**REQUIRED WORK**:
Although the entries hold pictures, only their words are printed back, exactly as given.
─── RAW DATA ───
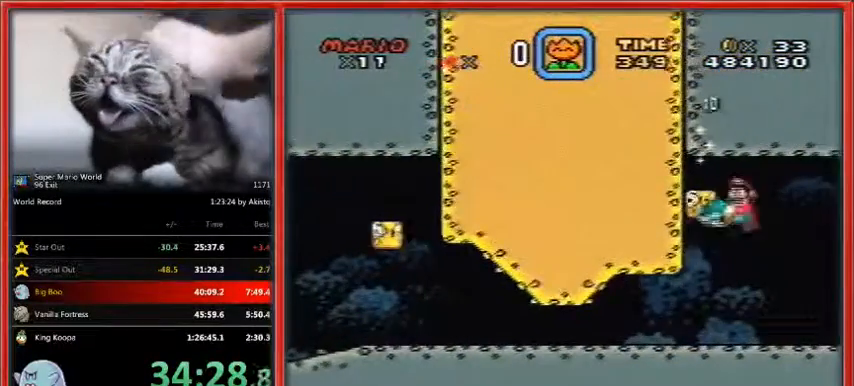
{"buttons": ["DPAD_UP"], "events": [[133, "DPAD_LEFT", "up"], [133, "DPAD_UP", "down"], [400, "DPAD_DOWN", "down"], [433, "DPAD_DOWN", "up"], [467, "B", "up"], [500, "Y", "up"]]}
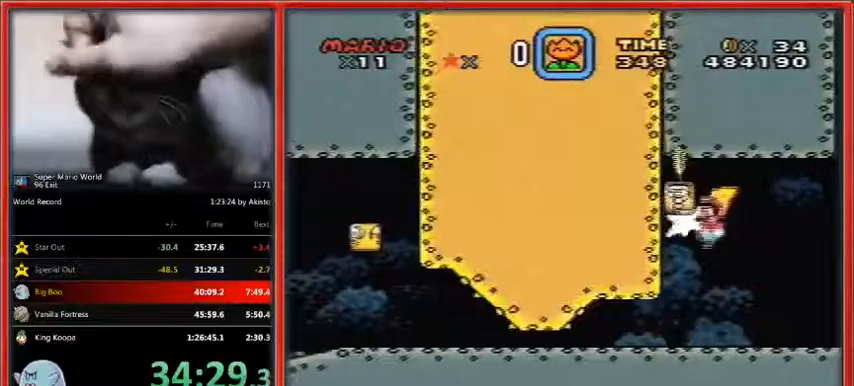
{"buttons": ["B", "Y", "DPAD_RIGHT"], "events": [[67, "Y", "down"], [100, "DPAD_RIGHT", "down"], [367, "DPAD_UP", "up"], [467, "B", "down"]]}
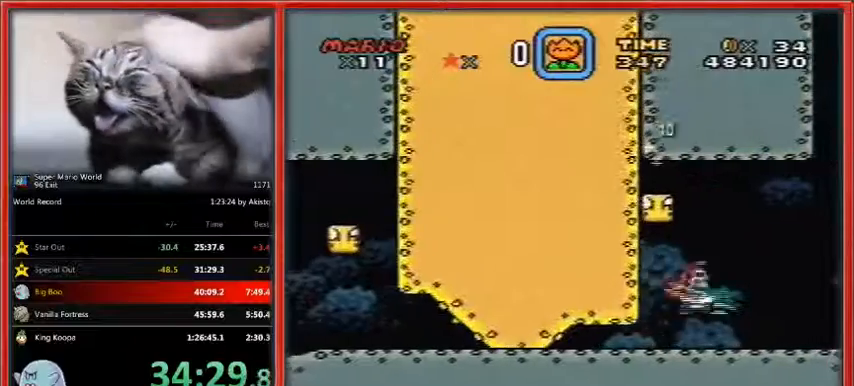
{"buttons": ["B", "Y", "DPAD_UP", "DPAD_LEFT"], "events": [[33, "DPAD_LEFT", "down"], [33, "DPAD_RIGHT", "up"], [333, "DPAD_UP", "down"]]}
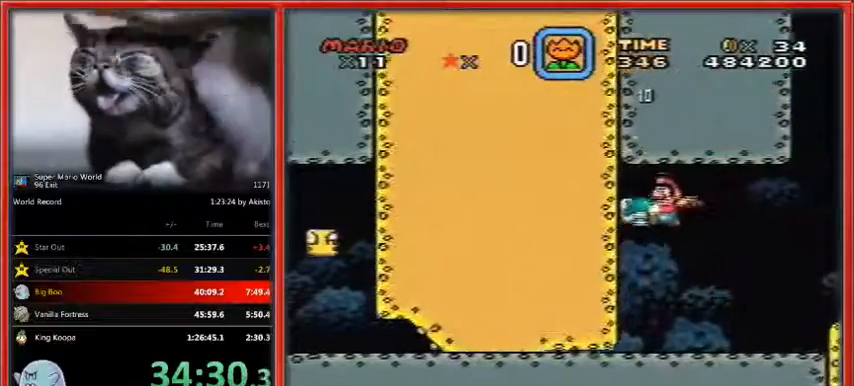
{"buttons": ["Y", "DPAD_RIGHT"], "events": [[67, "B", "up"], [67, "DPAD_LEFT", "up"], [200, "DPAD_RIGHT", "down"], [400, "DPAD_UP", "up"]]}
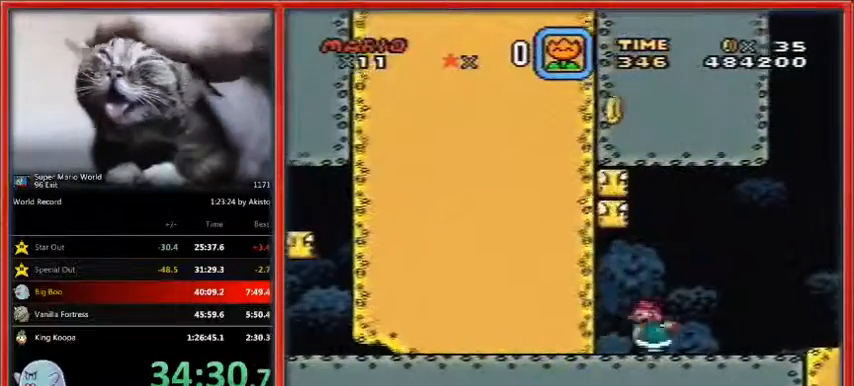
{"buttons": ["Y", "DPAD_RIGHT"], "events": [[233, "DPAD_LEFT", "down"], [300, "DPAD_LEFT", "up"], [433, "Y", "up"], [500, "Y", "down"]]}
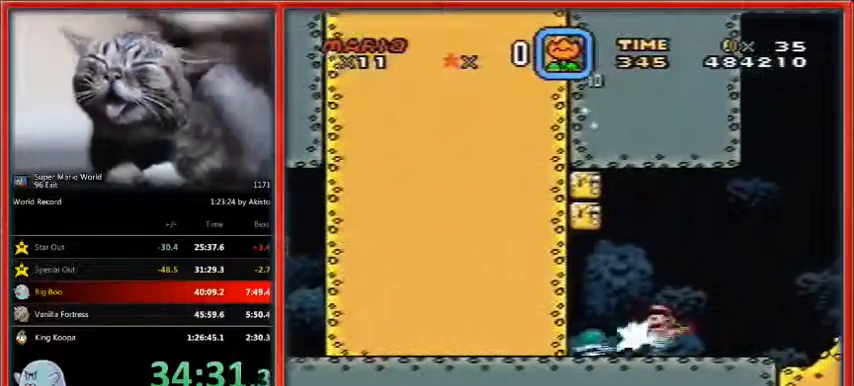
{"buttons": ["Y"], "events": [[33, "B", "down"], [100, "DPAD_RIGHT", "up"], [133, "B", "up"], [133, "Y", "up"], [200, "B", "down"], [200, "Y", "down"], [267, "B", "up"], [267, "Y", "up"], [367, "Y", "down"], [400, "Y", "up"], [467, "Y", "down"]]}
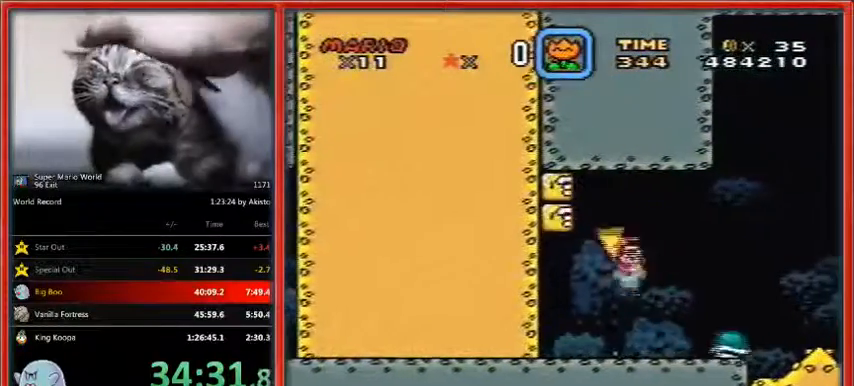
{"buttons": ["B", "Y", "DPAD_RIGHT"], "events": [[233, "DPAD_RIGHT", "down"], [367, "B", "down"]]}
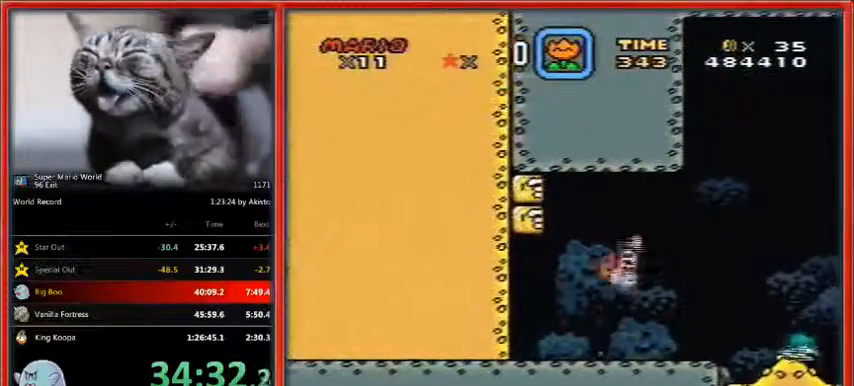
{"buttons": ["B", "Y", "DPAD_RIGHT"], "events": []}
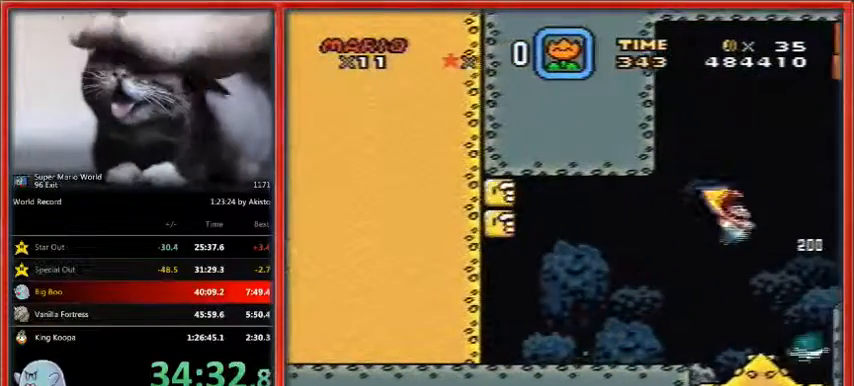
{"buttons": ["Y", "DPAD_RIGHT"], "events": [[367, "B", "up"]]}
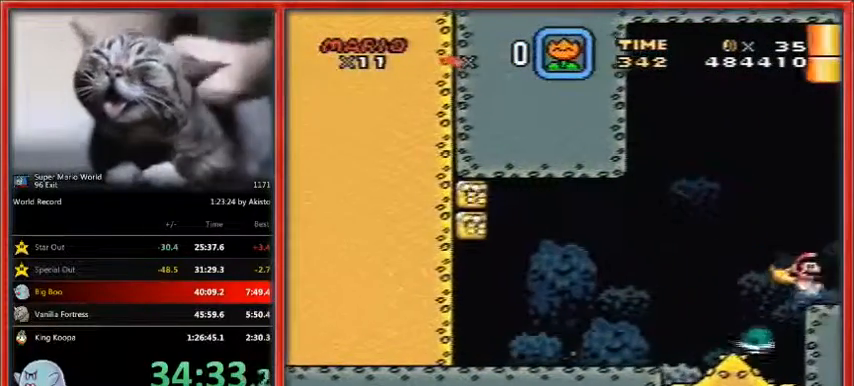
{"buttons": ["Y", "DPAD_RIGHT"], "events": [[133, "X", "down"], [267, "X", "up"], [400, "X", "down"], [467, "X", "up"]]}
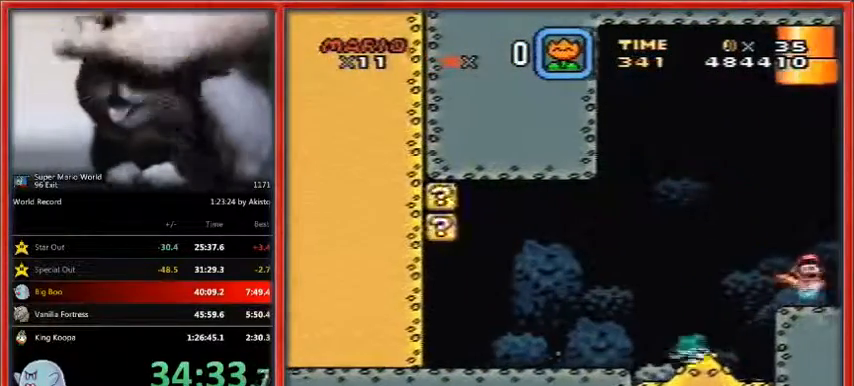
{"buttons": ["Y", "DPAD_RIGHT"], "events": [[133, "X", "down"], [233, "X", "up"], [367, "X", "down"], [400, "Y", "up"], [467, "X", "up"], [467, "Y", "down"]]}
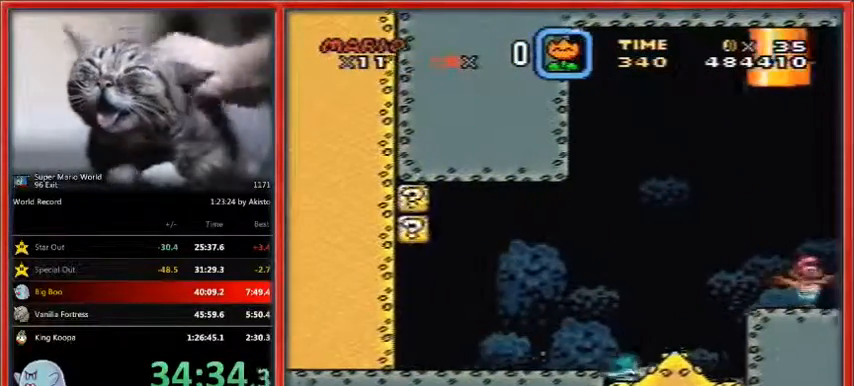
{"buttons": ["X", "Y", "DPAD_RIGHT"], "events": [[100, "Y", "up"], [133, "X", "down"], [233, "X", "up"], [233, "Y", "down"], [300, "X", "down"], [333, "X", "up"], [400, "X", "down"]]}
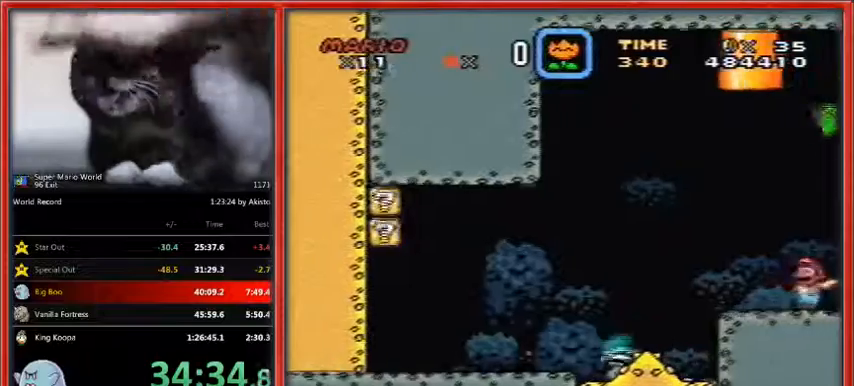
{"buttons": ["Y", "DPAD_RIGHT"], "events": [[67, "X", "up"], [167, "X", "down"], [333, "X", "up"], [367, "X", "down"], [500, "X", "up"]]}
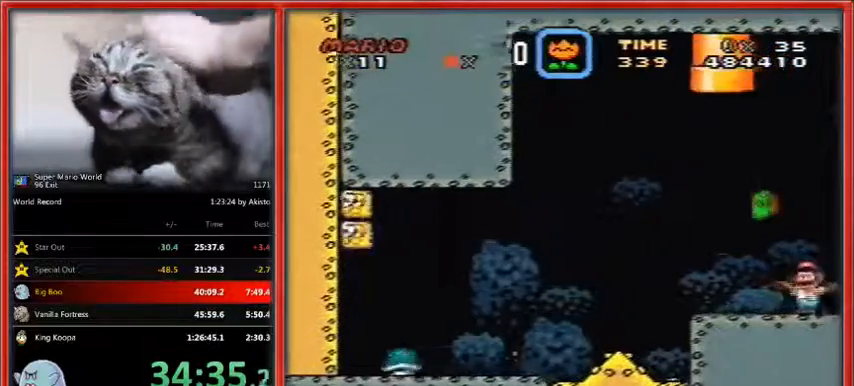
{"buttons": ["Y", "DPAD_RIGHT"], "events": [[367, "X", "down"], [400, "X", "up"]]}
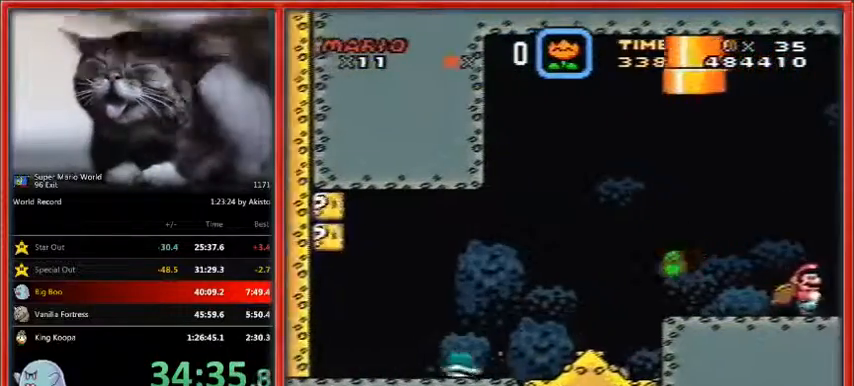
{"buttons": ["Y", "DPAD_RIGHT"], "events": []}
───
**RESPONSE**:
{"buttons": ["DPAD_UP"], "events": [[133, "DPAD_LEFT", "up"], [133, "DPAD_UP", "down"], [400, "DPAD_DOWN", "down"], [433, "DPAD_DOWN", "up"], [467, "B", "up"], [500, "Y", "up"]]}
{"buttons": ["B", "Y", "DPAD_RIGHT"], "events": [[67, "Y", "down"], [100, "DPAD_RIGHT", "down"], [367, "DPAD_UP", "up"], [467, "B", "down"]]}
{"buttons": ["B", "Y", "DPAD_UP", "DPAD_LEFT"], "events": [[33, "DPAD_LEFT", "down"], [33, "DPAD_RIGHT", "up"], [333, "DPAD_UP", "down"]]}
{"buttons": ["Y", "DPAD_RIGHT"], "events": [[67, "B", "up"], [67, "DPAD_LEFT", "up"], [200, "DPAD_RIGHT", "down"], [400, "DPAD_UP", "up"]]}
{"buttons": ["Y", "DPAD_RIGHT"], "events": [[233, "DPAD_LEFT", "down"], [300, "DPAD_LEFT", "up"], [433, "Y", "up"], [500, "Y", "down"]]}
{"buttons": ["Y"], "events": [[33, "B", "down"], [100, "DPAD_RIGHT", "up"], [133, "B", "up"], [133, "Y", "up"], [200, "B", "down"], [200, "Y", "down"], [267, "B", "up"], [267, "Y", "up"], [367, "Y", "down"], [400, "Y", "up"], [467, "Y", "down"]]}
{"buttons": ["B", "Y", "DPAD_RIGHT"], "events": [[233, "DPAD_RIGHT", "down"], [367, "B", "down"]]}
{"buttons": ["B", "Y", "DPAD_RIGHT"], "events": []}
{"buttons": ["Y", "DPAD_RIGHT"], "events": [[367, "B", "up"]]}
{"buttons": ["Y", "DPAD_RIGHT"], "events": [[133, "X", "down"], [267, "X", "up"], [400, "X", "down"], [467, "X", "up"]]}
{"buttons": ["Y", "DPAD_RIGHT"], "events": [[133, "X", "down"], [233, "X", "up"], [367, "X", "down"], [400, "Y", "up"], [467, "X", "up"], [467, "Y", "down"]]}
{"buttons": ["X", "Y", "DPAD_RIGHT"], "events": [[100, "Y", "up"], [133, "X", "down"], [233, "X", "up"], [233, "Y", "down"], [300, "X", "down"], [333, "X", "up"], [400, "X", "down"]]}
{"buttons": ["Y", "DPAD_RIGHT"], "events": [[67, "X", "up"], [167, "X", "down"], [333, "X", "up"], [367, "X", "down"], [500, "X", "up"]]}
{"buttons": ["Y", "DPAD_RIGHT"], "events": [[367, "X", "down"], [400, "X", "up"]]}
{"buttons": ["Y", "DPAD_RIGHT"], "events": []}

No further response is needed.